╭─ Reading text

# Recycling backpacks with sewing



## Autumnvicky (Mar 30, 2012)

I have more purses, bags and old backpacks than I know what to do with. I wanted to recycle them with a little 'creative destruction' and reassembling.  Hopefully the end result will be a better-looking fuctional small bug out bag that will go in my car.  Now I just gotta plan out how I want it to look. :scratch

Anyone else ever try making your own bug out bags?


----------



## md1911 (Feb 9, 2012)

Autumnvicky said:


> I have more purses, bags and old backpacks than I know what to do with. I wanted to recycle them with a little 'creative destruction' and reassembling.  Hopefully the end result will be a better-looking fuctional small bug out bag that will go in my car.  Now I just gotta plan out how I want it to look. :scratch
> 
> Anyone else ever try making your own bug out bags?


I built this bag completly from scratch. I built the fram also.


----------



## Autumnvicky (Mar 30, 2012)

╰─

**Problem set:**
1. Please summarize the backpack-recycling thread in two sentences.
2. Pick up the backpack-recycling thread from its last line and carry it on.
The data that comes next is separate material from the backpack-recycling thread.

╭─ Supplied material

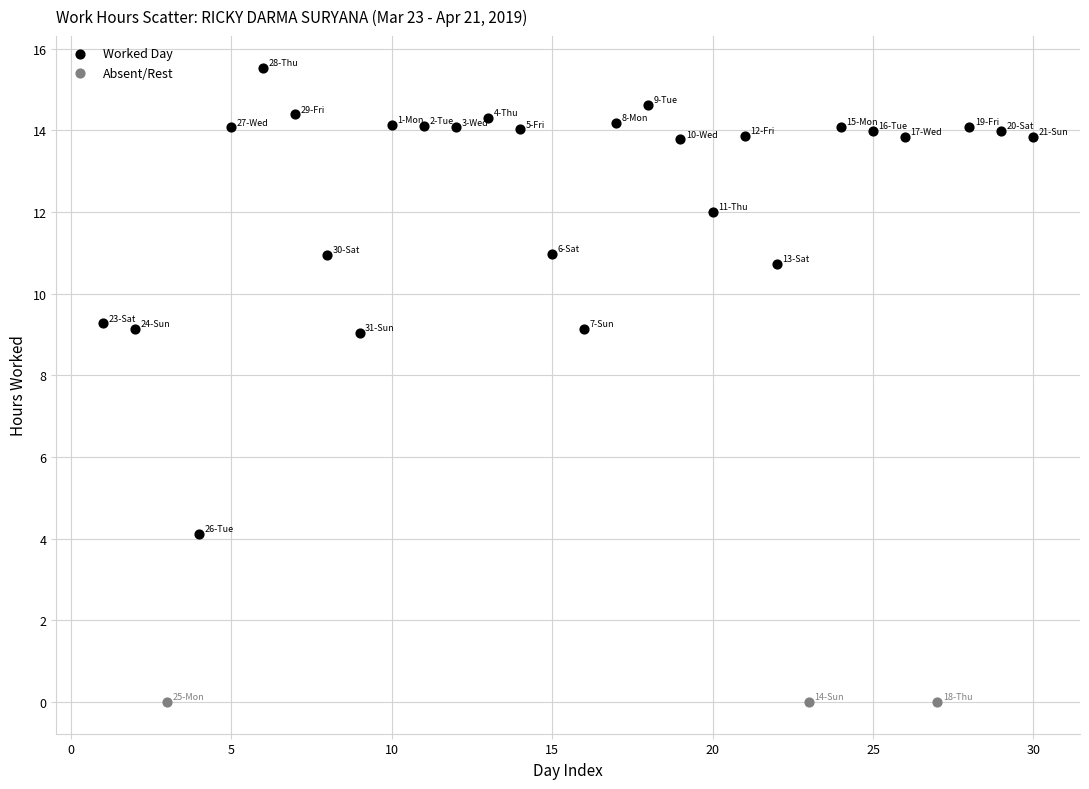

Which series reaches the maximum Y coordinate?

Worked Day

╰─

**Per-task outputs:**
1. Autumnvicky has more purses, bags and old backpacks than needed and wants to take them apart and reassemble them into a better-looking, functional small bug out bag for the car, then asks whether anyone else has made their own. In reply, md1911 says they built a bag completely from scratch, including the frame.

2.
Very inspiring!  I was about to go to hobby lobby for extra cloth for the bag I'm making. Saw a sporting goods store right next to it and curiousity got the better of me. Ended up drooling at the backpack selections, used my money on a High Sierra. Just my size and has shoulder and hip straps for a comfy fit. Zero self-control there. :gaah: Still going to make a backpack for my car, just looks like it's going to take a little longer to finish.


----------



## md1911 (Feb 9, 2012)

Looks good.


----------



## Grimm (Sep 5, 2012)

Depending on the types of fabrics you use I recommend using seam sealer on your seams if you want your bag to be water tight. 

I have made my share of purses, totes, duffles etc from scratch. I have even made a few 'reconstructed' bags for a gig or two. Right now if I am not getting paid to make it I just don't have the time. But then that is how it is when you freelance for a living and have a baby on the hip.


----------



## weedygarden (Apr 27, 2011)

Grimm said:


> Depending on the types of fabrics you use I recommend using seam sealer on your seams if you want your bag to be water tight.


You can also use a fabric called ripstop to line bags or to make smaller bags for inside larger bags. Ripstop is the fabric that parachutes are made of and is waterproof. Ripstop has also been used to make outerwear such as rain ponchos, the outer layer in down coats, and more. It is very light weight. I have personally never sewn it, but I have had several articles of clothing made from it.


----------



## Grimm (Sep 5, 2012)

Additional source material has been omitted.